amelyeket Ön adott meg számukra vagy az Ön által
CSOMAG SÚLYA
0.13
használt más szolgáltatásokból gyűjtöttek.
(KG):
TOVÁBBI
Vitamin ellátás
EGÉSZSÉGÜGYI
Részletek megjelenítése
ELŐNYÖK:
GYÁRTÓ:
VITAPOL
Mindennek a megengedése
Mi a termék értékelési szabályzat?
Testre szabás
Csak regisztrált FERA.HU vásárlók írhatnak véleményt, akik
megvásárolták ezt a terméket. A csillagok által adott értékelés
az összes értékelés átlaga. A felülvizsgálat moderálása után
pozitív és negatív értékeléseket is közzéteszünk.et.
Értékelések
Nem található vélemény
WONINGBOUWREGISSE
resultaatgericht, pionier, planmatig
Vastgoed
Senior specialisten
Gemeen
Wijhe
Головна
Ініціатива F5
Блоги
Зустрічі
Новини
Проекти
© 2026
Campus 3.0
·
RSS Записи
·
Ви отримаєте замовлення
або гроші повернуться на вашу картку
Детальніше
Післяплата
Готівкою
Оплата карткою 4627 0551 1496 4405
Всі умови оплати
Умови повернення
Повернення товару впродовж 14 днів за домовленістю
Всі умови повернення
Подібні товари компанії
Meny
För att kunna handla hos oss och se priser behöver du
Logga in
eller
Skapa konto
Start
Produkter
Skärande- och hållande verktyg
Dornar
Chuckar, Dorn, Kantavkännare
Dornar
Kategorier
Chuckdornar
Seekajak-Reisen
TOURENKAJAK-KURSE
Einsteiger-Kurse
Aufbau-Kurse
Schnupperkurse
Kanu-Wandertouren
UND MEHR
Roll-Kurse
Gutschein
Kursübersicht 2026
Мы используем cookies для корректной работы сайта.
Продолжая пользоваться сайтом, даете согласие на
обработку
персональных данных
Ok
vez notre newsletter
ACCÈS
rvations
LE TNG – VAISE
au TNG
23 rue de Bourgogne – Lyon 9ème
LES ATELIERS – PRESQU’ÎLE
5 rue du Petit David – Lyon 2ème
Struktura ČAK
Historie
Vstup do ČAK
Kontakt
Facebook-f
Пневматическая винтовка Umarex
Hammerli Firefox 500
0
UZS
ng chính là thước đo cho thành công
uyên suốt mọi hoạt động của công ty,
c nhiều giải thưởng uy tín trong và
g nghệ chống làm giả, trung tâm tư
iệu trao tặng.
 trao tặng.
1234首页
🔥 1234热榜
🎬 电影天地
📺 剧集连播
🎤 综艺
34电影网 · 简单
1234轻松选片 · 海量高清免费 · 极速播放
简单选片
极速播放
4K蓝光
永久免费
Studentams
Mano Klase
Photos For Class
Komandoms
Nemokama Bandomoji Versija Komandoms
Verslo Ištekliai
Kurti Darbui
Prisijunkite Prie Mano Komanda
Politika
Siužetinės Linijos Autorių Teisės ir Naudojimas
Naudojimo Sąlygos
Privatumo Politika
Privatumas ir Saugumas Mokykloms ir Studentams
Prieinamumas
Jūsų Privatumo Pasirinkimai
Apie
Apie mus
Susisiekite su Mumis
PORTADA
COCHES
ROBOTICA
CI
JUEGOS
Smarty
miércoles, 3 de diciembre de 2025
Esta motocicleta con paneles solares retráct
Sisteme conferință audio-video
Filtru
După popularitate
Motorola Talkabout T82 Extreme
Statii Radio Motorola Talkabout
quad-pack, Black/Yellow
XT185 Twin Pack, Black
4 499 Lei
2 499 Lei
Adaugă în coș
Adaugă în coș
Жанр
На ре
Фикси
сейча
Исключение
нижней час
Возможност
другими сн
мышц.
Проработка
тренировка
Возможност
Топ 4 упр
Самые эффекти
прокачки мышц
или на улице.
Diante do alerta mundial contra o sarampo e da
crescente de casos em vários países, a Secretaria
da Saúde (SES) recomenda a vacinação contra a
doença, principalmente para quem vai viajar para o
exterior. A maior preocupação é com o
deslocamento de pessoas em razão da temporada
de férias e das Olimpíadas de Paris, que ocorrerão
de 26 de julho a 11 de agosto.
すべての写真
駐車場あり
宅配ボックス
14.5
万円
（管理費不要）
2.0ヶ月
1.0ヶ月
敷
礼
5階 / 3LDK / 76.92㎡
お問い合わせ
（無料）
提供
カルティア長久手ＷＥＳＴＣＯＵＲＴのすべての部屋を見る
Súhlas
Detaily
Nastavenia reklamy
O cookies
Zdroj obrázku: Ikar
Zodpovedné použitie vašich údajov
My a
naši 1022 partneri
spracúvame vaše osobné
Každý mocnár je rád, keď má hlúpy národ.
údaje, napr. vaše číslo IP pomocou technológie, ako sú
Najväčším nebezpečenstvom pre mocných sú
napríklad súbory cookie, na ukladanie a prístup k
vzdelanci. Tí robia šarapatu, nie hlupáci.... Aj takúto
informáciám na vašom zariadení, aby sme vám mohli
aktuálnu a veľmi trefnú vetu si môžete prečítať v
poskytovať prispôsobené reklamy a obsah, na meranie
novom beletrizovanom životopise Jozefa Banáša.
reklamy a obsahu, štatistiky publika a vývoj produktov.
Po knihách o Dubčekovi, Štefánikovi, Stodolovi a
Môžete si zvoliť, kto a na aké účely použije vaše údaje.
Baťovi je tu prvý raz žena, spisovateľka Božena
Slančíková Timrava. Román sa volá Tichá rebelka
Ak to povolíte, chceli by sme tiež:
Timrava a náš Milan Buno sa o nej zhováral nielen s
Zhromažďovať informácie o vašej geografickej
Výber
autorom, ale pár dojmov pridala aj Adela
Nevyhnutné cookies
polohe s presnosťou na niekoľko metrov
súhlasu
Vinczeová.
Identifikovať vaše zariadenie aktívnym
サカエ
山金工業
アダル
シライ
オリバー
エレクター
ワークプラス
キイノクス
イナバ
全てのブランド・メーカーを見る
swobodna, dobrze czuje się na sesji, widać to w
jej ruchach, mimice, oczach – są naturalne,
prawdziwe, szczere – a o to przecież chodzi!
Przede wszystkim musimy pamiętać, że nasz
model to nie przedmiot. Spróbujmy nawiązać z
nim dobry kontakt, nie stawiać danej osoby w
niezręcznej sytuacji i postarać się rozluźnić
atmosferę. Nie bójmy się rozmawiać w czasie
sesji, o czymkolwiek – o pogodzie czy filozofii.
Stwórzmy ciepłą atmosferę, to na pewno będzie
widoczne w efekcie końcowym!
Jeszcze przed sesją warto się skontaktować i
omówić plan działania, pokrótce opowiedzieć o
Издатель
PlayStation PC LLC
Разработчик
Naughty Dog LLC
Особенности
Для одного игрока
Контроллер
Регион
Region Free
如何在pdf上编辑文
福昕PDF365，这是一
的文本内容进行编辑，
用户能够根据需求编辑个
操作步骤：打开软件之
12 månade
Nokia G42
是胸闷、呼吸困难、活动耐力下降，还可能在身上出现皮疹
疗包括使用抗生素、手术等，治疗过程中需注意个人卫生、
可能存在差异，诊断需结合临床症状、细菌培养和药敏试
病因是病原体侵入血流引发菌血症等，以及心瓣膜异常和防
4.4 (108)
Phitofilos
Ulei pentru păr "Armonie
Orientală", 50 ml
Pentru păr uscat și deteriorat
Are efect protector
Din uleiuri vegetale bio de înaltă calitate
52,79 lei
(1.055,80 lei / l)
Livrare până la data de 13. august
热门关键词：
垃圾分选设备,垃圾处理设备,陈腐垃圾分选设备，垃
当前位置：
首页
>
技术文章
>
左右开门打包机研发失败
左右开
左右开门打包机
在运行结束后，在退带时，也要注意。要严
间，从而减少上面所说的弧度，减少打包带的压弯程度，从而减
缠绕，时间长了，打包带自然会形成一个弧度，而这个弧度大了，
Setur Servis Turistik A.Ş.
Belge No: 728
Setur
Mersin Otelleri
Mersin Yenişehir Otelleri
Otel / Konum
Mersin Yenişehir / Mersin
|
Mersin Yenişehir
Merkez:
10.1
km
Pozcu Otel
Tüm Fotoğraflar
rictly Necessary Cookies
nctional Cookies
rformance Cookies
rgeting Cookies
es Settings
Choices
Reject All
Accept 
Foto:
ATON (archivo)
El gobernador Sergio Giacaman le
# # # #
▶ [Exercise requirements]:
Which lines in the data above contain the string "Komandoms"? Gather each of them, matching upper and lower case exactly.

▶ [Completed task]:
Komandoms
Nemokama Bandomoji Versija Komandoms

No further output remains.